> _WORK REQUEST_: From the records below, transcribe only the lines running from the one with "text: (153, 790) -> (40, 423), moved" through the one with "hatch: (247, 311) -> (496, 444), removed". Keep both of those end lines.

> _DATA PROVIDED_:
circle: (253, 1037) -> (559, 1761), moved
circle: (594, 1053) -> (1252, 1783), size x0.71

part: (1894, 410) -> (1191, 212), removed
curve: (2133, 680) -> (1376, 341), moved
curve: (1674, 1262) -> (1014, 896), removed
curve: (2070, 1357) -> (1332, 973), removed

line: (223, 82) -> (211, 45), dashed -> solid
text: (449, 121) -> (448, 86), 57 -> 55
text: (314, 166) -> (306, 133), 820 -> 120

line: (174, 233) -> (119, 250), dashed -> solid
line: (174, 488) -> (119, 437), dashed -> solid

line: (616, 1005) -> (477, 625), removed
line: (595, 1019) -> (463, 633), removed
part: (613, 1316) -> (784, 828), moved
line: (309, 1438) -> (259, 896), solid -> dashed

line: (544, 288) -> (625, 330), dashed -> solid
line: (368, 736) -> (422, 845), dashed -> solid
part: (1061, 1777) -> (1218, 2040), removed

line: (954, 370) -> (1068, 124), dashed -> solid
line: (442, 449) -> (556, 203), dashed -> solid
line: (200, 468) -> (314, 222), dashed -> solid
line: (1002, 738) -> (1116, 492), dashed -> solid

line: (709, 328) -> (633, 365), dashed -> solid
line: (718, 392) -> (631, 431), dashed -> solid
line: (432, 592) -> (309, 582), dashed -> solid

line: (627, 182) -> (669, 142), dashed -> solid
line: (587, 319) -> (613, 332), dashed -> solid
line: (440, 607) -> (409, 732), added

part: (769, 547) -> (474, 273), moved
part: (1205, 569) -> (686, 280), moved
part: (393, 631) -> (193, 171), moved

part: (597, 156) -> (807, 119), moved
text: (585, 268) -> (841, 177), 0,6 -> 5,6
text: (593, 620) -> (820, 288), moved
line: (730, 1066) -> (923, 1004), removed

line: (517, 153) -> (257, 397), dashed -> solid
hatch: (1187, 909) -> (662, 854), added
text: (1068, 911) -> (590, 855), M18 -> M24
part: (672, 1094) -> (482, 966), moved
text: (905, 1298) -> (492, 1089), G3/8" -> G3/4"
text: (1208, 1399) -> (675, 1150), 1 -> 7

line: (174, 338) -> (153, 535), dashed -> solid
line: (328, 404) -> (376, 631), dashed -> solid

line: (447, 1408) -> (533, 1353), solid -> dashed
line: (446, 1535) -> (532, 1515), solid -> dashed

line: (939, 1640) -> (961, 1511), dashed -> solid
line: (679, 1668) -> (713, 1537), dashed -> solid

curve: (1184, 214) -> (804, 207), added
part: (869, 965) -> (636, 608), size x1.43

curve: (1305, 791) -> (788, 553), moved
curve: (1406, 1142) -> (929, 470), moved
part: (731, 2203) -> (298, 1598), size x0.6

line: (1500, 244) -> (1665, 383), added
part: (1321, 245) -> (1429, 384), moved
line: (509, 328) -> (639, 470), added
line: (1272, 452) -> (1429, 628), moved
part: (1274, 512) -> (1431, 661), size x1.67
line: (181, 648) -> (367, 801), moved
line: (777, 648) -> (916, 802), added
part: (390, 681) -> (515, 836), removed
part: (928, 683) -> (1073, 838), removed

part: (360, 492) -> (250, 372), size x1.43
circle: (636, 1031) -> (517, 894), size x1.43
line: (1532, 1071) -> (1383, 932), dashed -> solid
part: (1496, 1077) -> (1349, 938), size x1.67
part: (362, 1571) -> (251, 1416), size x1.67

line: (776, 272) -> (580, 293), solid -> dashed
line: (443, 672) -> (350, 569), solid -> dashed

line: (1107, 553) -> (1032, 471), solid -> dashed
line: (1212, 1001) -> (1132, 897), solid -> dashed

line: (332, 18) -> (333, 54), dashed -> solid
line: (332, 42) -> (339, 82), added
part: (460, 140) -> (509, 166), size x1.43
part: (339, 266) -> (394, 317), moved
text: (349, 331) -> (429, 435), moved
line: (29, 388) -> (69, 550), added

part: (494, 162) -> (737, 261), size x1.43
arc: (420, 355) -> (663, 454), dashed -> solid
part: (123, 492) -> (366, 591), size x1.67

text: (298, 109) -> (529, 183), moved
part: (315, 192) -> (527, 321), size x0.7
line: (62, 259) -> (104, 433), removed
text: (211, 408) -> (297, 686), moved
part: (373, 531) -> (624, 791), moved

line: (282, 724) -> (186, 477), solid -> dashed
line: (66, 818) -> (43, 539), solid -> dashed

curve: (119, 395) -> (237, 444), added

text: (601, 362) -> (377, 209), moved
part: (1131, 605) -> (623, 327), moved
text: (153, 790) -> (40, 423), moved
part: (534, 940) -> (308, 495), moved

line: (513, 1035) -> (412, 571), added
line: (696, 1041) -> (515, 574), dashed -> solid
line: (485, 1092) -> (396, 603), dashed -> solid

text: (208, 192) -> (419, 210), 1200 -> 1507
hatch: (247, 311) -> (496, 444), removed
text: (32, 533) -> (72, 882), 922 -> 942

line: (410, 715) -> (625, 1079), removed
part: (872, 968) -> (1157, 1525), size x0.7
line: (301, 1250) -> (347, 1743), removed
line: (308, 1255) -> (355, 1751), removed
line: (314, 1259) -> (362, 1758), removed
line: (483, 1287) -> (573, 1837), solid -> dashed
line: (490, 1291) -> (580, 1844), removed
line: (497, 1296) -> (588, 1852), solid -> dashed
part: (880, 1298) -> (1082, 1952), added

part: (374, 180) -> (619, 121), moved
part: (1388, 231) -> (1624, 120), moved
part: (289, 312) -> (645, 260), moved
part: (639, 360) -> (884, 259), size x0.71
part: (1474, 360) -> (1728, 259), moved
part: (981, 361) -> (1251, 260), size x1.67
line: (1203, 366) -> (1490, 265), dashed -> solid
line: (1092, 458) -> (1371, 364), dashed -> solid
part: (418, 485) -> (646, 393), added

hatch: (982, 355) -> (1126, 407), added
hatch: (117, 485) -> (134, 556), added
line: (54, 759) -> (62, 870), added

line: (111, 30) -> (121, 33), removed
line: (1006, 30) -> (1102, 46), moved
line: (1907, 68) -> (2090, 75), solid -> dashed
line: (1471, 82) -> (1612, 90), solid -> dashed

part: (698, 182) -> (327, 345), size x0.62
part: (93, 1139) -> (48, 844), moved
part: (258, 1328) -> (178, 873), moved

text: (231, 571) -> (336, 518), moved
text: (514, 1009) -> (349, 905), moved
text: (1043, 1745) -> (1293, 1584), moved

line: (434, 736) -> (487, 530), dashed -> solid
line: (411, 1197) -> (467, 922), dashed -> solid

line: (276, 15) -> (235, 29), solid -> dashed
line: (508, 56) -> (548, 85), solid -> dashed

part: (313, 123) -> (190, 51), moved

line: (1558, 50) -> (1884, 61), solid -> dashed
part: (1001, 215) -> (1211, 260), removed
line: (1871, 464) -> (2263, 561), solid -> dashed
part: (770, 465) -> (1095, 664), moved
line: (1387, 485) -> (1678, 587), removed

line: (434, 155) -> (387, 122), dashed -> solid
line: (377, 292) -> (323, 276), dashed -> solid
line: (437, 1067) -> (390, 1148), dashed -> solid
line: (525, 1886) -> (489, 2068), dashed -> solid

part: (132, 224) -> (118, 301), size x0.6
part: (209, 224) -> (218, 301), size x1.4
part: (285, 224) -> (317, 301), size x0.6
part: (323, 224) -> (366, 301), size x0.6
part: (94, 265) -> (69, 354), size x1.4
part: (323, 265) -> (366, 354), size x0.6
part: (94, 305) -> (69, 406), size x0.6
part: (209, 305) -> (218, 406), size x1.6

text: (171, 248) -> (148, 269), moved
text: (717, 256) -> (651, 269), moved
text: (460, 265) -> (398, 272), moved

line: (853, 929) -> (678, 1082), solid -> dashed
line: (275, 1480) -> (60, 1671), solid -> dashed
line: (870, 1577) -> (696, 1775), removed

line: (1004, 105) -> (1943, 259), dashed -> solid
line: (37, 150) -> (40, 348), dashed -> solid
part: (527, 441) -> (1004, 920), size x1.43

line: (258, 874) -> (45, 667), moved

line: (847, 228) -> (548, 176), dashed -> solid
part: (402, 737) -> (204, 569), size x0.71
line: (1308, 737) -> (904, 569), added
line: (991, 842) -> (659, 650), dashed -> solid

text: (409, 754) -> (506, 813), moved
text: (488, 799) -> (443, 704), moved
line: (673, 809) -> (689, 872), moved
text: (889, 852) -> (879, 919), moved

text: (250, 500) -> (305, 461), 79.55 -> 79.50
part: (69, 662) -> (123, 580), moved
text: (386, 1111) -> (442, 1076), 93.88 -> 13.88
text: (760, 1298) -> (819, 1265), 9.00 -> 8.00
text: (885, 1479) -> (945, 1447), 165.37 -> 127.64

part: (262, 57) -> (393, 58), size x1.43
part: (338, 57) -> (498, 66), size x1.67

> _WRITTEN SOLUTION_:
text: (153, 790) -> (40, 423), moved
part: (534, 940) -> (308, 495), moved

line: (513, 1035) -> (412, 571), added
line: (696, 1041) -> (515, 574), dashed -> solid
line: (485, 1092) -> (396, 603), dashed -> solid

text: (208, 192) -> (419, 210), 1200 -> 1507
hatch: (247, 311) -> (496, 444), removed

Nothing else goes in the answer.